*Excerto do texto*.
Daniel Oliveira, 26.06.12

 

Depois de criticar as políticas espanholas, portuguesas, gregas e italianas, o governo alemão reagiu mal às críticas de Obama à forma calamitosa como a Europa está a gerir a sua crise. E, claro, mandou os Estados Unidos preocuparem-se com o seu défice. Apesar de toda esta arrogância, continua a fazer caminho a ideia de que devemos compreender o comportamento alemão. Os contribuintes germânicos estão fartos de pagar por os erros dos outros. A ver se nos entendemos: a Alemanha tem enormes responsabilidades por esta crise, lucra com ela, mas tem imenso a perder com o fim do euro.

 

Quanto às fortíssimas responsabilidades do poder político alemão pela crise do euro, deixo para um outro texto. Aarquitetura desta moeda é, no essencial, de inspiração alemã. E os desequilíbrios comerciais na Europa, alimentados por uma contenção salarial na Alemanha que visou criar um mercado aberto de uma só via, ajudaram a agudizar a crise.

*O que fazer*. No excerto sobre a crise do euro, o que é que o governo alemão mandou os Estados Unidos fazer?

*Dados fornecidos*.
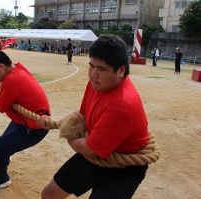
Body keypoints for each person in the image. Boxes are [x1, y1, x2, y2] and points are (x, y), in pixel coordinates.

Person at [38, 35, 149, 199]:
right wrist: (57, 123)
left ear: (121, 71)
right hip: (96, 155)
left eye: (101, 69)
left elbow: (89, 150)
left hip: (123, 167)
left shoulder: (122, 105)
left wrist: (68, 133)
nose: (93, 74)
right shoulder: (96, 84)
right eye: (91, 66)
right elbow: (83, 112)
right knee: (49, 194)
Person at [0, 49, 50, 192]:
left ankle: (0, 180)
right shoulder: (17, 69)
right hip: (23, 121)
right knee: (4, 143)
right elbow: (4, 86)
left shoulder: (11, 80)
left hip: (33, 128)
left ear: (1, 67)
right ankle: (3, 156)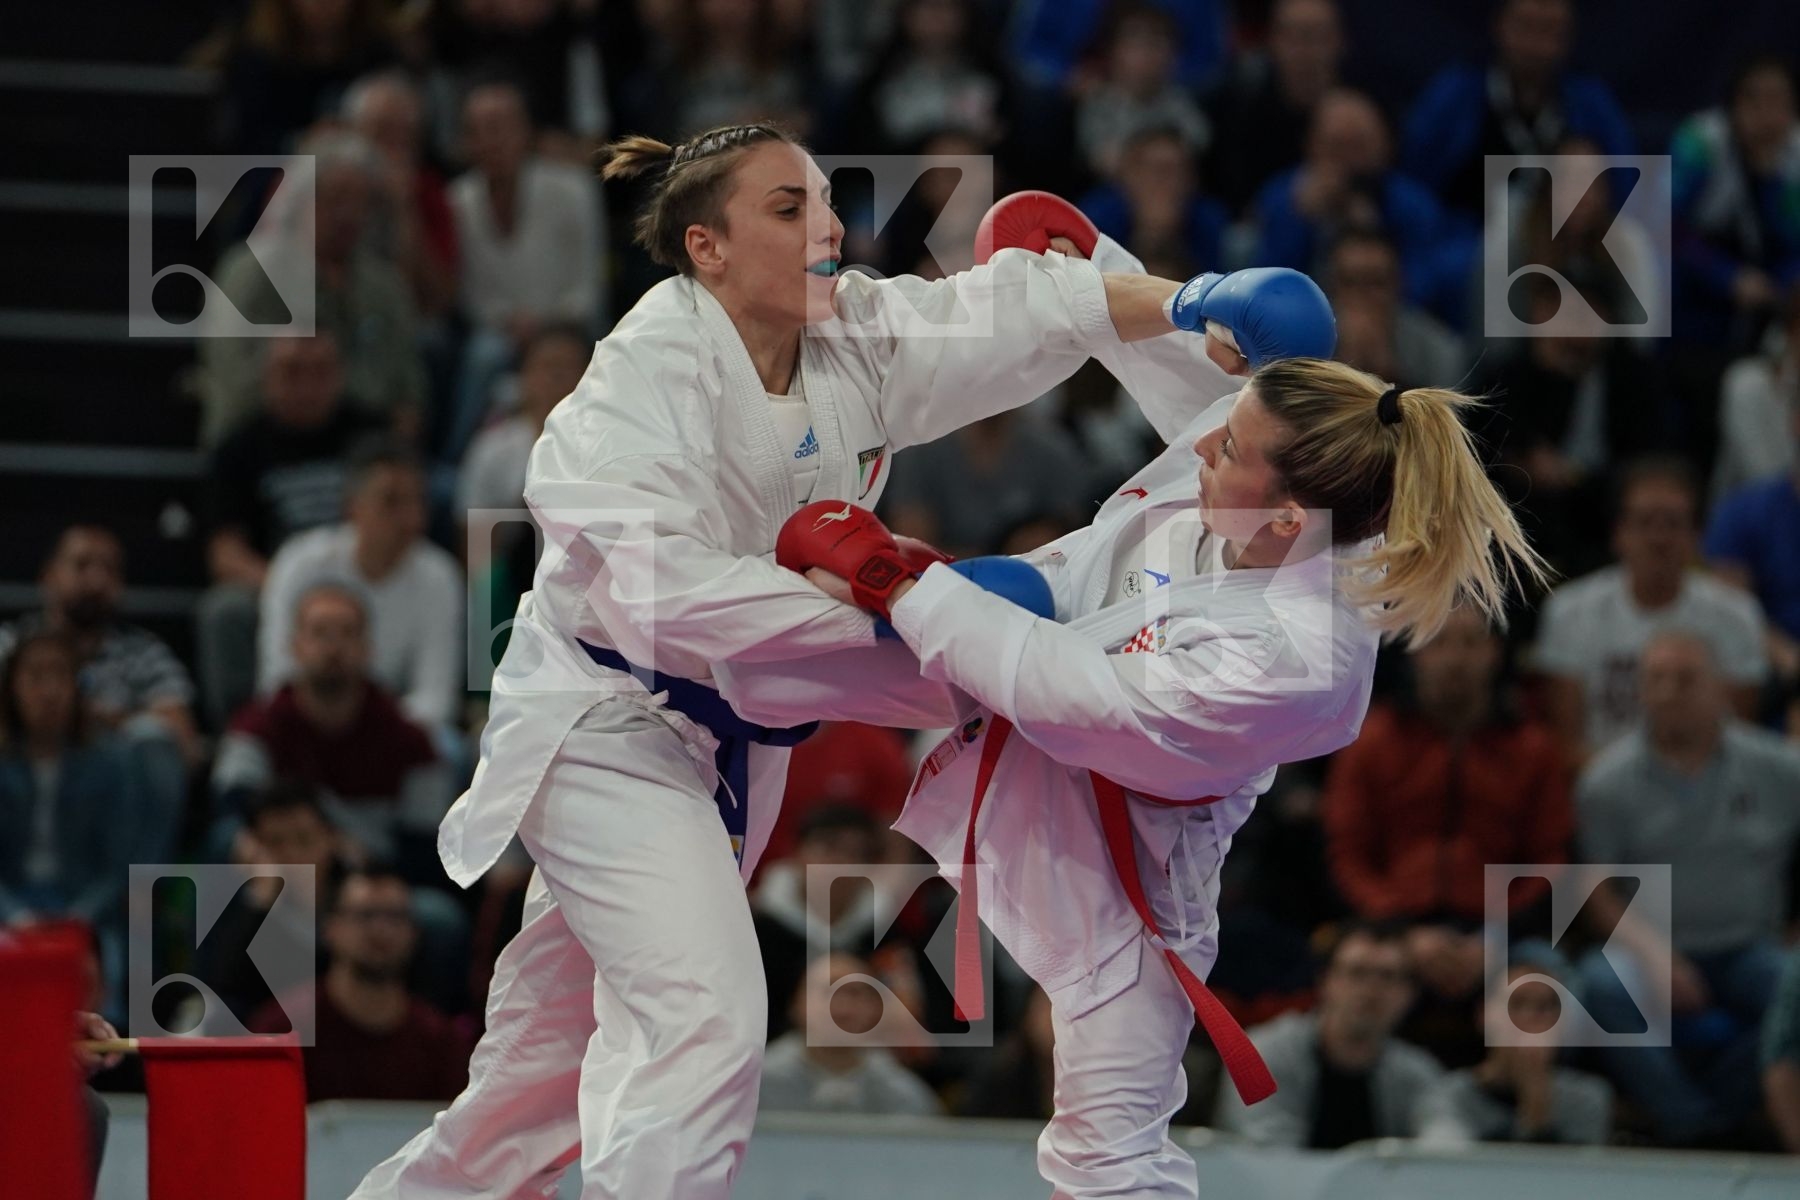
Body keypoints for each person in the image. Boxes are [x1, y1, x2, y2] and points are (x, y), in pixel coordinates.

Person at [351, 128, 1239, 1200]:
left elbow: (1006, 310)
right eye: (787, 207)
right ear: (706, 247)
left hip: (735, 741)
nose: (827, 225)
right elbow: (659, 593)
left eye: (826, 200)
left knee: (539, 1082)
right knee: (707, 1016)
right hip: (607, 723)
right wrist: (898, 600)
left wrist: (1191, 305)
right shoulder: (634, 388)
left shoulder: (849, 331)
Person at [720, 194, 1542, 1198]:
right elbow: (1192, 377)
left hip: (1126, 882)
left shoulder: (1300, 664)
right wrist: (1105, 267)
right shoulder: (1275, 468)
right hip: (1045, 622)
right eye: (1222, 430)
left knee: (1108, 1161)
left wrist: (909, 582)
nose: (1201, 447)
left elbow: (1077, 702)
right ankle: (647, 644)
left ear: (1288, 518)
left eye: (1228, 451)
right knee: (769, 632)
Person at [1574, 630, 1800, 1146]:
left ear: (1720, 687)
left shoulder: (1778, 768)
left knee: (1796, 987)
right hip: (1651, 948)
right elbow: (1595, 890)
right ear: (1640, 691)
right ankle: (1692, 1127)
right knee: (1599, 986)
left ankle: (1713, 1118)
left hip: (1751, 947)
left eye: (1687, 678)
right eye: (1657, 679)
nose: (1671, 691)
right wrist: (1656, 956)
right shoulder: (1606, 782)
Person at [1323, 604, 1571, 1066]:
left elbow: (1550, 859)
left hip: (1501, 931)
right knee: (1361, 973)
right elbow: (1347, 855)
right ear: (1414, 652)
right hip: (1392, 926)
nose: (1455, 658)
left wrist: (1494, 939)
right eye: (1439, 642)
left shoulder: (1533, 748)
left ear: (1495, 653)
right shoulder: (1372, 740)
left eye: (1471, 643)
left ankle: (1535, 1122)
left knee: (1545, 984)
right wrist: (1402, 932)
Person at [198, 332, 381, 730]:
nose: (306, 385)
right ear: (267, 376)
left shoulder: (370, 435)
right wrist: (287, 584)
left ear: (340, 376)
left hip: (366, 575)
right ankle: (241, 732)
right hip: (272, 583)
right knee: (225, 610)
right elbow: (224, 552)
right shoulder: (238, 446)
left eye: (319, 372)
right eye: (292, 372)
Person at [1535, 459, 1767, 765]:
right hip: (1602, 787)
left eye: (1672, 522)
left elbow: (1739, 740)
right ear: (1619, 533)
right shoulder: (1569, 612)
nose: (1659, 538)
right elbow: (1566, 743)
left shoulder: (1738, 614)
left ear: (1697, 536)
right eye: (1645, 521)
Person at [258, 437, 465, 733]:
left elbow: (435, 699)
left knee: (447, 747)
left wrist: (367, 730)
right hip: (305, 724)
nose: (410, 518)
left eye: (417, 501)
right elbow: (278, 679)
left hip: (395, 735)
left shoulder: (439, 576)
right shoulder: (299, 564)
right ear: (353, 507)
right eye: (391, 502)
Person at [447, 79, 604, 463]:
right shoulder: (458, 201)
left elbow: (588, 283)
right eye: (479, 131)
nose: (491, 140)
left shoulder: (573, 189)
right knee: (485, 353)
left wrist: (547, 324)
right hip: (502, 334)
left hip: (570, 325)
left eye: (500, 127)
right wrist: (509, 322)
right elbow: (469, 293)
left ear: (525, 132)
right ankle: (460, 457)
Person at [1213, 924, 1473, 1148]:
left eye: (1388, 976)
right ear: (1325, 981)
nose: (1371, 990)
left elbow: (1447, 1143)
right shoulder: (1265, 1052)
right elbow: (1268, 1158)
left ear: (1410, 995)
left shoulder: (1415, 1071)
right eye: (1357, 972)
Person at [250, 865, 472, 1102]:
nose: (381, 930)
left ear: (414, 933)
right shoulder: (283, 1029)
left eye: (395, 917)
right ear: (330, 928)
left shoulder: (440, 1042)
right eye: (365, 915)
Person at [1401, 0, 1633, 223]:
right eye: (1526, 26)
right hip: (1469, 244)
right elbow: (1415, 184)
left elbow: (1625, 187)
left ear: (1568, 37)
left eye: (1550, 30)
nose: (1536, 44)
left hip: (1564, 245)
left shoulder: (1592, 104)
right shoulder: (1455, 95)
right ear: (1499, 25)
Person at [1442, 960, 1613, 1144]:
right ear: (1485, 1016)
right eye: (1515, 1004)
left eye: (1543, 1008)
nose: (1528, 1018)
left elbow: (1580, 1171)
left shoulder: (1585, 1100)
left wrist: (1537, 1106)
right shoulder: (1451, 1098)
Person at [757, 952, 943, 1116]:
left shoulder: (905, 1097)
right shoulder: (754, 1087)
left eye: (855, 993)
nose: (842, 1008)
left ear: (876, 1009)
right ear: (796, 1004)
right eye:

*Solução*. Mandou-os preocuparem-se com o seu défice.